Kuveyt Üniversitesi Dil Merkezinde Arapça okumaya başladım. Üniversitenin kız talebe yurdunda kaldığım için Müslüman kızlarla çok yakın ilişki kurdum.
Artık gece gündüz hep Müslümanlarla beraberdim. Yavaş yavaş örtünmeye başladım. Önce uzun kol, sonra başıma örttüğüm ince bir şal ile başladım işe. Allah’a ve kadere inanmıştım, ama bir türlü Şehadet getiremiyordum. Çünkü bana gönderilecek olan işareti bekliyordum. Ama her nedense bir türlü gelmiyordu. (Burada Faize gözyaşlarına boğuluyor.)

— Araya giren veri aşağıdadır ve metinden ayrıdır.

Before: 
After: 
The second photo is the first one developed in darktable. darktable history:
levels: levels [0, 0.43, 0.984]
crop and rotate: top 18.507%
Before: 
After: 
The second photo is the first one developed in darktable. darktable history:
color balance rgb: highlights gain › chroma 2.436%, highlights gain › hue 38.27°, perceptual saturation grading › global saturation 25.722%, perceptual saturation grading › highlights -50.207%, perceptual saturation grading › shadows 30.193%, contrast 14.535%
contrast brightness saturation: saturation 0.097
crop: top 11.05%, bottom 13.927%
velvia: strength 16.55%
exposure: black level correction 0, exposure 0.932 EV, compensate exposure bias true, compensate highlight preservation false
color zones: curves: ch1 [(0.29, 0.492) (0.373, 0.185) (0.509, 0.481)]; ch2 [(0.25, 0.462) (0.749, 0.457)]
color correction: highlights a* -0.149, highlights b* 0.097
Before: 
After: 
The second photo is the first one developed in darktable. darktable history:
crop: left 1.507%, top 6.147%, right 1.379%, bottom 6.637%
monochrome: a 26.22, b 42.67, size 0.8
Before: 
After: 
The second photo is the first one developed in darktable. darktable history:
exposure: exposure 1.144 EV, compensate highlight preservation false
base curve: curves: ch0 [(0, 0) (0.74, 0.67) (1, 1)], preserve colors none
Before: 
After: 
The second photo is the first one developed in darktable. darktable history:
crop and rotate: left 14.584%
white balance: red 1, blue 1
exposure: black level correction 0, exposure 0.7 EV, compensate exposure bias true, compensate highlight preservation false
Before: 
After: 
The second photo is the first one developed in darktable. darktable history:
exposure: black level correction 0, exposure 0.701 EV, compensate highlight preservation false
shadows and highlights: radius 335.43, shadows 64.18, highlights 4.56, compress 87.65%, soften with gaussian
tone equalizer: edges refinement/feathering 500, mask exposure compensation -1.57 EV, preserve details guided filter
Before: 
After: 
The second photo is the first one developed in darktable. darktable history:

“Bir gün kızlarla beraber Kuveyt İslâm Tanıtma Merkezine gittik. Orada görevli olan İngiliz İman Martin Müslüman olmak için işaret beklediğimi öğrenince ‘Bu işaret olayı iyice abartılmış. Sen çoktan Müslüman olmuşsun. Şehadet getir’ dedi. Bunun üzerine Şehadet getirerek Müslüman oldum hamd olsun. (Gözyaşları devam ediyor.)
“Şimdi bir şirkette montaj müdiresi olarak çalışıyorum. Kuveyt’te kalıp dinimi tam olarak öğrenmek istiyorum. Namaz, oruç ve örtü, hiçbiri zor gelmedi bana. Sadece Kur’ân ezberlemek zor geliyor. On kısa sûre biliyorum. Şu sıralar ise Şuara Sûresini ezberliyorum.
“Ailemin tepkisine gelince. Tatilde karşılarına örtülü olarak çıktım. Medyanın vermiş olduğu mâlûm Müslüman imajından dolayı biraz ürperdiler. Ama alışacaklar inşaallah.”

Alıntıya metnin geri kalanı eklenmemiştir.